++++ Provided text ++++

What Is the SEC Hiding?
To settle with the Securities and Exchange Commission, you must swear silence.
The U.S. Court of Appeals for the 9th Circuit will hear oral arguments regarding the Securities and Exchange Commission's (SEC) gag rule on Thursday. The rule flagrantly violates the First Amendment by prohibiting all defendants who settle with the SEC from publicly pleading their innocence in perpetuity.
Thomas Powell alleges that he was the victim of a high-pressure settlement process after being charged by the SEC: "I refused the settlement verbiage and specifically the gag order numerous times, but the SEC denied my requests and exerted time pressure, indicating that if I did not sign, they would take further enforcement action," he declared to the Court. In Powell v. SEC, petitioners ask the Court to vacate the SEC's denial of an earlier petition and order the Commission to remove the language imposing the gag from the rule.
Evaluating the SEC's complaints against Powell is impossible due to the gag rule. After alluding to the SEC's allegations against him, Powell's very next words are: "to which I can neither admit nor deny." The public is unable to judge for itself whether the SEC's actions against Powell are meritorious or meretricious, a waste of taxpayer dollars or responsible stewardship thereof, a reason to respect the agency or cause for outrage at executive overreach thanks to the gag rule.

++++ Given entries ++++

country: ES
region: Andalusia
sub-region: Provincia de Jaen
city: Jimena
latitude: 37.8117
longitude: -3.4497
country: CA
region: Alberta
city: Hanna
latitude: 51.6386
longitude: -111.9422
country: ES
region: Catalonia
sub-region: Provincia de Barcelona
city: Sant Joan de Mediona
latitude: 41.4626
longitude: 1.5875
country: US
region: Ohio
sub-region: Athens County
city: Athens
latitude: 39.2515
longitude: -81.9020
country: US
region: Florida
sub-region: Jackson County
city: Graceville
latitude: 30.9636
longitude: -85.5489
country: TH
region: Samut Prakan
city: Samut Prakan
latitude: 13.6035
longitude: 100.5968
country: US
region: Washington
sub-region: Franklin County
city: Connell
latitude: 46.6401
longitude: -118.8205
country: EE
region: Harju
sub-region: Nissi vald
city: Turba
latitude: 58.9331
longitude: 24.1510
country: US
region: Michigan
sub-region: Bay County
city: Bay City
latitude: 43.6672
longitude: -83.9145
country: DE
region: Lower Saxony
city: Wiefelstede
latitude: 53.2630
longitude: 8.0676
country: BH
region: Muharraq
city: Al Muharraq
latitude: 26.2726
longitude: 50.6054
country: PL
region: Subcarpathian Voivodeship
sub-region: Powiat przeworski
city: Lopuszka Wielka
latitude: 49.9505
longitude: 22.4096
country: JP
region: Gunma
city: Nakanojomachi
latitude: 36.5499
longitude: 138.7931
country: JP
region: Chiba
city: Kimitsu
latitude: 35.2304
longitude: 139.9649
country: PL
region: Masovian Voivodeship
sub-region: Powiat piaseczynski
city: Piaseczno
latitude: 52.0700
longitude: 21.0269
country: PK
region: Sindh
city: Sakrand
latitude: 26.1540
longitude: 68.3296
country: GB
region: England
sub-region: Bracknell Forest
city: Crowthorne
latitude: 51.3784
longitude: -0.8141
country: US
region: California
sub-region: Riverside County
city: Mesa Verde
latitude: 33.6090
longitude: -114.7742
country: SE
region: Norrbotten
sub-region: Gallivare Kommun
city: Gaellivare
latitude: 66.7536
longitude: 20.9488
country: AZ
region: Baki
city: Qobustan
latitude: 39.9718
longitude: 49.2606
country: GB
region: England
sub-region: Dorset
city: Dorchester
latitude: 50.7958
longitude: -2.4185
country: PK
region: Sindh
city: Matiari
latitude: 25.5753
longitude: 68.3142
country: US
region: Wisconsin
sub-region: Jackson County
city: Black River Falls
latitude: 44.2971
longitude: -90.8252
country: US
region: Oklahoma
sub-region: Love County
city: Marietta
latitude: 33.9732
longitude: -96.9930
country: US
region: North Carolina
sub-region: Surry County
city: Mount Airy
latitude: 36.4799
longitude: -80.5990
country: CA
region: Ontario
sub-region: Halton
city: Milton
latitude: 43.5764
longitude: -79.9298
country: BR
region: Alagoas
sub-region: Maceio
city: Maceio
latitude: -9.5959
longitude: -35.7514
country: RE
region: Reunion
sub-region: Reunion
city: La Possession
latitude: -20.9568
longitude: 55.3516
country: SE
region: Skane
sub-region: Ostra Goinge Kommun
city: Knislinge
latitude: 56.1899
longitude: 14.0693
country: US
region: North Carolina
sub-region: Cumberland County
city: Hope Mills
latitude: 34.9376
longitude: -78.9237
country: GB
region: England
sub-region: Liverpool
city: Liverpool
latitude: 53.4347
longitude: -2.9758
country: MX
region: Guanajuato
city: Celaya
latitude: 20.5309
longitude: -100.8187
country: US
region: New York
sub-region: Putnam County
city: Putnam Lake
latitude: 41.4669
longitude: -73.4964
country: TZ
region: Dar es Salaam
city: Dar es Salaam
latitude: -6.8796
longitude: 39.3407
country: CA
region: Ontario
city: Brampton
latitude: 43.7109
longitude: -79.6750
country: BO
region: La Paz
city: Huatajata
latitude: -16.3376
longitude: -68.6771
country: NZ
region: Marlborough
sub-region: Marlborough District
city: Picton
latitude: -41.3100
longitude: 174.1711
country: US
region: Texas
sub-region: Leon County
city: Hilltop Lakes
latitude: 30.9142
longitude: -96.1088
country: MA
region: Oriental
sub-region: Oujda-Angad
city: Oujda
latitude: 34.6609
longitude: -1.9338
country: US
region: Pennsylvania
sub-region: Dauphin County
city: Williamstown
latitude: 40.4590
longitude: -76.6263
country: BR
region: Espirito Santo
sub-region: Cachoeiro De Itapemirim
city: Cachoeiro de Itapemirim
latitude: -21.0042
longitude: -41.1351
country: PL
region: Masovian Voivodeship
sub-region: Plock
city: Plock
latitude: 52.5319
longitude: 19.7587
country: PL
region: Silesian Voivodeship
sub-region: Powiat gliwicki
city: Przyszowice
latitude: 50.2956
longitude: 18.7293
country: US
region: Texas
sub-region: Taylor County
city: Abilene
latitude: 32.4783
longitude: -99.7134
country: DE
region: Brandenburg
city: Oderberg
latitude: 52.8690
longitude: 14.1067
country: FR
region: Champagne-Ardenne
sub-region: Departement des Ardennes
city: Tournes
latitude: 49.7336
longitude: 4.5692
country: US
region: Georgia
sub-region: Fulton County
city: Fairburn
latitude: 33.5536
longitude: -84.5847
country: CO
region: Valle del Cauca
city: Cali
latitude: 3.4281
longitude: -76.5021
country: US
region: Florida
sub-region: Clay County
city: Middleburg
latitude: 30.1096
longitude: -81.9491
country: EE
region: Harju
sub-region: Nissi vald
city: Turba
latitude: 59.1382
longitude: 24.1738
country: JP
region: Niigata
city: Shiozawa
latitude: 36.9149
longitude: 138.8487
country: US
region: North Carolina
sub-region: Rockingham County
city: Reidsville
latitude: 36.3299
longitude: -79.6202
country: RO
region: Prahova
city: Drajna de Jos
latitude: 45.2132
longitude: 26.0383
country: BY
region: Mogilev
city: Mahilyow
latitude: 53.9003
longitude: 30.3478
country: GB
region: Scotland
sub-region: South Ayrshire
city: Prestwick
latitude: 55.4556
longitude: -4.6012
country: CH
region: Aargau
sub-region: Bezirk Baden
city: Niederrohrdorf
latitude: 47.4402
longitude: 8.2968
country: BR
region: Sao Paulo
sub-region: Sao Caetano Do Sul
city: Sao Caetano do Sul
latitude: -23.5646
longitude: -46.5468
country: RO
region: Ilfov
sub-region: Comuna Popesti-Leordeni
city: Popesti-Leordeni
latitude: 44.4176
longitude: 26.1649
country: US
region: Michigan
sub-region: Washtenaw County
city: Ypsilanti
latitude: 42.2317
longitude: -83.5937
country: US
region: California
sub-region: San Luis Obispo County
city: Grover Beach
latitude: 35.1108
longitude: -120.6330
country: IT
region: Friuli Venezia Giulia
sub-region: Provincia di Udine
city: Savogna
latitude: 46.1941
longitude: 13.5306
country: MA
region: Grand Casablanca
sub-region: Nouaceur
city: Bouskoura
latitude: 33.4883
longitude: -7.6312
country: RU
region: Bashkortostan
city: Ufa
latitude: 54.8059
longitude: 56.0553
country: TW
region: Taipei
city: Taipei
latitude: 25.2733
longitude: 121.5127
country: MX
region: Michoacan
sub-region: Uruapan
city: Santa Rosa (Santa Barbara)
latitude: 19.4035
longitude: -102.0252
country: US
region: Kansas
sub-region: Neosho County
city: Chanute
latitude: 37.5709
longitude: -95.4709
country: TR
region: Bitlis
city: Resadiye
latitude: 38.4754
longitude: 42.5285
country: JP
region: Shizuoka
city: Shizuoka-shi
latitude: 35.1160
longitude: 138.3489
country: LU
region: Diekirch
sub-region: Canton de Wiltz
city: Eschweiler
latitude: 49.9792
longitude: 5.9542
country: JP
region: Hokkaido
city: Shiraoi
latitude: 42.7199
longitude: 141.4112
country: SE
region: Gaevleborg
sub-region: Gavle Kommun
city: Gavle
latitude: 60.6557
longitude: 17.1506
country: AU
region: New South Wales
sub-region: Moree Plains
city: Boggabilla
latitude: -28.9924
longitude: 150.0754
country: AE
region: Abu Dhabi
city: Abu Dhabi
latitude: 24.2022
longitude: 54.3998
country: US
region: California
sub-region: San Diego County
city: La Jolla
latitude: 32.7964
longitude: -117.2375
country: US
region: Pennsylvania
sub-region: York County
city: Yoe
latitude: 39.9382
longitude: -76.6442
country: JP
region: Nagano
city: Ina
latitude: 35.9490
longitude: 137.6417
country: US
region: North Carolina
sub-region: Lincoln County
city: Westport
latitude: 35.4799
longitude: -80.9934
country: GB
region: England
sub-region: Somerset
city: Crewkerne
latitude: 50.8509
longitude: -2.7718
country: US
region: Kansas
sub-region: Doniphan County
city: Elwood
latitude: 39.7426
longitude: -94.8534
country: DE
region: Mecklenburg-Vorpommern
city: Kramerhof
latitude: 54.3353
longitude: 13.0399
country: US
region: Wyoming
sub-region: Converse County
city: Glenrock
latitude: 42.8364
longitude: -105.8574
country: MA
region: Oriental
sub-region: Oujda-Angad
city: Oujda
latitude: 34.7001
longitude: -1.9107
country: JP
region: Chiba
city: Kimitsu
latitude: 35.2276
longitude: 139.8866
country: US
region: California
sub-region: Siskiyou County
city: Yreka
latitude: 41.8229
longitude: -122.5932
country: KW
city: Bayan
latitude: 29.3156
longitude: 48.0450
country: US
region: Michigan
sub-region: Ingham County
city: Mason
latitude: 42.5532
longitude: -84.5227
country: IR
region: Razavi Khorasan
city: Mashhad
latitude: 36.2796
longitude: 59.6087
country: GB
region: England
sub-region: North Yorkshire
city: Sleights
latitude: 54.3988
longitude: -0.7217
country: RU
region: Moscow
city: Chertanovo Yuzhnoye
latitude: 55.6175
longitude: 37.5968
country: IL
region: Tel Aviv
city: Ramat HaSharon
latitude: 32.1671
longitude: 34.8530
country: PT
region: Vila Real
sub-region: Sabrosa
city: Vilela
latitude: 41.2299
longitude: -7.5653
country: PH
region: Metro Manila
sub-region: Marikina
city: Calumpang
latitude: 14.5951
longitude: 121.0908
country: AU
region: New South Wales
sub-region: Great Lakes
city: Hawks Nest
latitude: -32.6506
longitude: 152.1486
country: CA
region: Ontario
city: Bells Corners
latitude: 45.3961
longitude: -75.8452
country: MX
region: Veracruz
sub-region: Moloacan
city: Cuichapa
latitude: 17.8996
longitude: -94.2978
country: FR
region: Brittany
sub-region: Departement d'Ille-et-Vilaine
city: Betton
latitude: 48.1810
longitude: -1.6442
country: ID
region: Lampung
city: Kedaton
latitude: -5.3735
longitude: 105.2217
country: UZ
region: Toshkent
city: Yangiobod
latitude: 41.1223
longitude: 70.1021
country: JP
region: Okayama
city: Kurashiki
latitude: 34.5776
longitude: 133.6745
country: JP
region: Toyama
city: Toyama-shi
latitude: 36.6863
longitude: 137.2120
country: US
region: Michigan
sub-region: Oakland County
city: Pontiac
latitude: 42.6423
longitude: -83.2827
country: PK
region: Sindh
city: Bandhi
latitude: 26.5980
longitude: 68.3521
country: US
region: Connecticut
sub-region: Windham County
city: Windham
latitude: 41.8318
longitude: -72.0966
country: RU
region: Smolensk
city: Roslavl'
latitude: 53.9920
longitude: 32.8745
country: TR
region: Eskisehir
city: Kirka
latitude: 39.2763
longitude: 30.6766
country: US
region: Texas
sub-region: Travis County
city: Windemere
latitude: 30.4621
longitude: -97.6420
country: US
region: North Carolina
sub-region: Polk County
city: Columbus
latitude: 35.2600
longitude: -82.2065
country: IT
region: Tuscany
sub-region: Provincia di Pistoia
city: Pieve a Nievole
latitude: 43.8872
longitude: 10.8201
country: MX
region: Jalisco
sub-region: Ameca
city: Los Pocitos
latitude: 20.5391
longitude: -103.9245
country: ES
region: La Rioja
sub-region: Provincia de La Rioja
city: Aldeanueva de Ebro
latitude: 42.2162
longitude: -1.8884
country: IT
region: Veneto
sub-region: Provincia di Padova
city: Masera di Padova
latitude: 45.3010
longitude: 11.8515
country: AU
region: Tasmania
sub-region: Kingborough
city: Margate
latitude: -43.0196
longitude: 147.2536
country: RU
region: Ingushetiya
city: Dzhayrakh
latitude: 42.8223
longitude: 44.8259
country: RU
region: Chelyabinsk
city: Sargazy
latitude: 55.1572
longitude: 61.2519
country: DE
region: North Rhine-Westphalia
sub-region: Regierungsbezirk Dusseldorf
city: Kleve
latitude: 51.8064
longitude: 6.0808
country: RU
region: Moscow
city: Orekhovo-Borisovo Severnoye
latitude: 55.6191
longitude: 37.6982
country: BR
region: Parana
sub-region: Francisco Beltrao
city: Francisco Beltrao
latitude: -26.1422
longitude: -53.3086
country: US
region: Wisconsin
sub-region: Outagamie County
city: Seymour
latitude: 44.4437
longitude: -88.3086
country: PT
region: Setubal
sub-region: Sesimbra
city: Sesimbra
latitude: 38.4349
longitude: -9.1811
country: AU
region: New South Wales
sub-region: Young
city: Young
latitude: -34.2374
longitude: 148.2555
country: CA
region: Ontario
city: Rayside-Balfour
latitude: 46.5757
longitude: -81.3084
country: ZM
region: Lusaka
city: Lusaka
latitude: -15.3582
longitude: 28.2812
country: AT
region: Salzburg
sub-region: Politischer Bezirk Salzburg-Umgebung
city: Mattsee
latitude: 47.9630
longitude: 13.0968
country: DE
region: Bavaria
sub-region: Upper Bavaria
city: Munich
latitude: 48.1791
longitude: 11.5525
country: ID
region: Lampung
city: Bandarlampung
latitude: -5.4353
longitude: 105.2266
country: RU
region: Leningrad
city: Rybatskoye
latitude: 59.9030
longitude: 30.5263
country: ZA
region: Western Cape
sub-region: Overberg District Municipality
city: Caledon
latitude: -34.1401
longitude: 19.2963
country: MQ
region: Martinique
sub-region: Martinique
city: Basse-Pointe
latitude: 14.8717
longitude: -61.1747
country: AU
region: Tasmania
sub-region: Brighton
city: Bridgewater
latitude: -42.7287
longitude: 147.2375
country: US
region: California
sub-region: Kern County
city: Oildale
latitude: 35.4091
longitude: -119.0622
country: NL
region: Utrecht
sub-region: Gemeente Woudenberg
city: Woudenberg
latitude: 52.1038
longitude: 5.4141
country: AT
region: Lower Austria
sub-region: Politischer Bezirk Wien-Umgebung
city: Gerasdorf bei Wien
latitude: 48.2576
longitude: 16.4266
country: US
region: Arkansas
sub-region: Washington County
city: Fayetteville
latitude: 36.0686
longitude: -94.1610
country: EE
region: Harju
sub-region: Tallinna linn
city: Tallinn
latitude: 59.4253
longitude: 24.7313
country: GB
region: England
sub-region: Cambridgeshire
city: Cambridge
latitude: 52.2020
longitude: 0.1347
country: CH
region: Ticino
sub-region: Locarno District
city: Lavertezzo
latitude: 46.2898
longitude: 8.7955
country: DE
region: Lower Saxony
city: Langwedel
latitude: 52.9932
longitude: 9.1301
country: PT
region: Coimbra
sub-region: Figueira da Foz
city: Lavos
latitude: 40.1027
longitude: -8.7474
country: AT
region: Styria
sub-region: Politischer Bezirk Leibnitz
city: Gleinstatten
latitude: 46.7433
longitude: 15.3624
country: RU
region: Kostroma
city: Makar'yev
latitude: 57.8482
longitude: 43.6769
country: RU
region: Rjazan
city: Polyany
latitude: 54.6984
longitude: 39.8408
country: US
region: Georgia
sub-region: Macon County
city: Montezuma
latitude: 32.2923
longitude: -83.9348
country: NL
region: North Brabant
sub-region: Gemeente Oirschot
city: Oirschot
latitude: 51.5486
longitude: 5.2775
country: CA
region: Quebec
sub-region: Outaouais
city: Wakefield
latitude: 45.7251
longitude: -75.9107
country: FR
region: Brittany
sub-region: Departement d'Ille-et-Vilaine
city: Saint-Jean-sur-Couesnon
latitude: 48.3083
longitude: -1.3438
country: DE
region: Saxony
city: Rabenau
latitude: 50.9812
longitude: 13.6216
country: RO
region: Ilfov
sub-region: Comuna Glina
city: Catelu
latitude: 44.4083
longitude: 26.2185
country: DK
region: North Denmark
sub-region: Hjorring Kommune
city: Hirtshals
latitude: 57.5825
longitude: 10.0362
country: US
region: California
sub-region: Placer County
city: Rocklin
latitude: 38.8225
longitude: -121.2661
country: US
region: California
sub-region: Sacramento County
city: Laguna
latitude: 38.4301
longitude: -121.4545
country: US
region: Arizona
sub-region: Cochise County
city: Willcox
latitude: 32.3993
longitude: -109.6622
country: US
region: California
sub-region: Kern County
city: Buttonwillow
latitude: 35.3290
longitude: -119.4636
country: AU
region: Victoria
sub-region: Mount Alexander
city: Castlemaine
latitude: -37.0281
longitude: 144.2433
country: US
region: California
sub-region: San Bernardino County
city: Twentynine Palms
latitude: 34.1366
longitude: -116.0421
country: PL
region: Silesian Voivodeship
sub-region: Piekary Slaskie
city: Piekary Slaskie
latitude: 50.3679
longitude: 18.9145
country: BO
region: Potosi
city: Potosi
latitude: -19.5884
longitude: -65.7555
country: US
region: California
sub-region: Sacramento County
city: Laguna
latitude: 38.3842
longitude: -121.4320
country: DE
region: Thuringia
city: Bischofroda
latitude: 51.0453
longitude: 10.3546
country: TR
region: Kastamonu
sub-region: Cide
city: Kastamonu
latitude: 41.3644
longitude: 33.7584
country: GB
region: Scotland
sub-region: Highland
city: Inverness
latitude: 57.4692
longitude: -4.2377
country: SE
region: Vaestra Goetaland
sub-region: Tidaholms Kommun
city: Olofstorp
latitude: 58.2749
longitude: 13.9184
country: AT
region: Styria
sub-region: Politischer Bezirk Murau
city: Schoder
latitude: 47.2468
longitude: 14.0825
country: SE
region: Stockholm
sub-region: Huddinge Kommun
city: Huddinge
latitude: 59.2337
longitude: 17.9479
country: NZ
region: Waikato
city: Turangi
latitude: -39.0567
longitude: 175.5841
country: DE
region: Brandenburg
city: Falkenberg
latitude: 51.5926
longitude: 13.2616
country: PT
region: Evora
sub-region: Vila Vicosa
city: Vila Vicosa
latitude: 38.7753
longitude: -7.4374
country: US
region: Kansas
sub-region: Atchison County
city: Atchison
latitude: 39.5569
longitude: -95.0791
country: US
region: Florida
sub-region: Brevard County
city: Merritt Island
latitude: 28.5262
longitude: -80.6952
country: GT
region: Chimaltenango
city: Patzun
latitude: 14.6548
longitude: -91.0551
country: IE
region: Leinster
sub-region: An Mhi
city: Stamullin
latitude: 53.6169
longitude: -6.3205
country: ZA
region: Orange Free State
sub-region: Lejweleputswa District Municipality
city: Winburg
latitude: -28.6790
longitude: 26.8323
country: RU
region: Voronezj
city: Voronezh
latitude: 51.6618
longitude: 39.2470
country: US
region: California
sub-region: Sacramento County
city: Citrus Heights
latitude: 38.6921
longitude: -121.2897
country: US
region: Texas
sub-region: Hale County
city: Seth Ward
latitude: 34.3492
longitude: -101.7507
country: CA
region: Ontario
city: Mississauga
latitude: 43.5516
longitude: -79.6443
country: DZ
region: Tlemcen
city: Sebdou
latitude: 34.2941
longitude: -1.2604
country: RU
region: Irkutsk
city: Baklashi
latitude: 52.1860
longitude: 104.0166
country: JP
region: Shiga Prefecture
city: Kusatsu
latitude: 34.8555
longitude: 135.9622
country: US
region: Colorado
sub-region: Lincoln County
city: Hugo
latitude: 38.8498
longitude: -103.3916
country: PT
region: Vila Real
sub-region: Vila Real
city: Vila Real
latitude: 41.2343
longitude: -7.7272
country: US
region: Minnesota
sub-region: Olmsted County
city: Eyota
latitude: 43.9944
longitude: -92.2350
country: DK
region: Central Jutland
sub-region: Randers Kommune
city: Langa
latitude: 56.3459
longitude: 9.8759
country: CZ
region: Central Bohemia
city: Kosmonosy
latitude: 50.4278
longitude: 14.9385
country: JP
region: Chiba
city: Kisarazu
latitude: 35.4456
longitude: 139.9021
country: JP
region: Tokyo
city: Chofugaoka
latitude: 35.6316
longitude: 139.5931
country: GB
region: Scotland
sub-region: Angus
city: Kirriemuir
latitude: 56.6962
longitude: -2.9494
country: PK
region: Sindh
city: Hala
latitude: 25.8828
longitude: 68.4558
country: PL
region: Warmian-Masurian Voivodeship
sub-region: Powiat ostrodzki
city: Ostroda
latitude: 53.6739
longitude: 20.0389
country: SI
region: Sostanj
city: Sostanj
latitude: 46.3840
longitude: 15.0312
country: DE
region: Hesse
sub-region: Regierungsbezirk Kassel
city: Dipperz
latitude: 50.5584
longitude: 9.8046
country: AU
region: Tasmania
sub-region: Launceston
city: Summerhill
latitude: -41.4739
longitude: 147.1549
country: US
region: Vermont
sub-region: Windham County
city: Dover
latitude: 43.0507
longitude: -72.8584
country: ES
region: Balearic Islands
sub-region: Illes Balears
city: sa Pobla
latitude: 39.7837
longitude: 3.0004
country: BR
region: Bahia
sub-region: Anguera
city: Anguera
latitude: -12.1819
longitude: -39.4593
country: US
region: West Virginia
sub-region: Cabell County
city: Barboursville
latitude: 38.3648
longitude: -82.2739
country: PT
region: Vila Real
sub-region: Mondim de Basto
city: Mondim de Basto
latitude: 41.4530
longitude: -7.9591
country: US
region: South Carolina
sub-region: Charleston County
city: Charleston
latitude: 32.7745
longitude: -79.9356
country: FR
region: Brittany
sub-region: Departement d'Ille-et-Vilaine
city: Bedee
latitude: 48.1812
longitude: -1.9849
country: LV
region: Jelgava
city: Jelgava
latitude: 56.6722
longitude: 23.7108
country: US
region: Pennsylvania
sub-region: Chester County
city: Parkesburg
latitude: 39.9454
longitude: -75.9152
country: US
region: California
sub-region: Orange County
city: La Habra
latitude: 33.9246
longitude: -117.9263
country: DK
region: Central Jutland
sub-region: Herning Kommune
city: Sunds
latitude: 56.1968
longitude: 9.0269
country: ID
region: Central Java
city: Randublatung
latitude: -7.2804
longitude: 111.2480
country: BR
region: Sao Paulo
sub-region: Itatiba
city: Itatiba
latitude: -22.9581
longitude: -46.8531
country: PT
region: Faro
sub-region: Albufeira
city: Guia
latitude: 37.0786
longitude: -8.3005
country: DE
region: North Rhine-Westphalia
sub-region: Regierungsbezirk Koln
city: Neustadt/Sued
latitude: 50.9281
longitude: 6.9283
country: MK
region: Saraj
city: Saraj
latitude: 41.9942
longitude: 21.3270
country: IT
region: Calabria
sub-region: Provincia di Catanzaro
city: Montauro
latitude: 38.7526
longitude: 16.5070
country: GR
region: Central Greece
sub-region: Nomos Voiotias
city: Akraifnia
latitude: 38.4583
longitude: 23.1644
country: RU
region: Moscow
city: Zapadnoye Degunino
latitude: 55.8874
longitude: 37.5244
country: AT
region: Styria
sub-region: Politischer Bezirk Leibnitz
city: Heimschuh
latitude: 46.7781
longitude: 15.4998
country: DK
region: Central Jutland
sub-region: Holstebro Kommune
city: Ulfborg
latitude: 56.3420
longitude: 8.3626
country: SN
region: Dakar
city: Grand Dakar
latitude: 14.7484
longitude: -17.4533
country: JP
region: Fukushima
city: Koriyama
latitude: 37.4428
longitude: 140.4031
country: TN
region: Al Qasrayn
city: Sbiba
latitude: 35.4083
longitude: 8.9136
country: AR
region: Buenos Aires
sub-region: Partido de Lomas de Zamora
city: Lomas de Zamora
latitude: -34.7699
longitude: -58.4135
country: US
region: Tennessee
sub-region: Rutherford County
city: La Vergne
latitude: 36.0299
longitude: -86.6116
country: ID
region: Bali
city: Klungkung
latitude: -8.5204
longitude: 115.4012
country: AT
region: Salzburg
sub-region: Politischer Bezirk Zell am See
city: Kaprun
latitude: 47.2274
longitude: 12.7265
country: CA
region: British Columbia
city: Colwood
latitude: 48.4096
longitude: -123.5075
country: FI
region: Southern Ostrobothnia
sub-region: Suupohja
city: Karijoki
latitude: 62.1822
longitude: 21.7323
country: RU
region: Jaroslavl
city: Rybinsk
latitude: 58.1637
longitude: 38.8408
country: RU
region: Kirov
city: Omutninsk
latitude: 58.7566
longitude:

++++

## Given problem
Return everything in the SEC gag rule article from "Thomas Powell alleges" down to "from the rule.". The entries are separate material, unrelated to the article on the SEC gag rule.

## Output for this exercise
Thomas Powell alleges that he was the victim of a high-pressure settlement process after being charged by the SEC: "I refused the settlement verbiage and specifically the gag order numerous times, but the SEC denied my requests and exerted time pressure, indicating that if I did not sign, they would take further enforcement action," he declared to the Court. In Powell v. SEC, petitioners ask the Court to vacate the SEC's denial of an earlier petition and order the Commission to remove the language imposing the gag from the rule.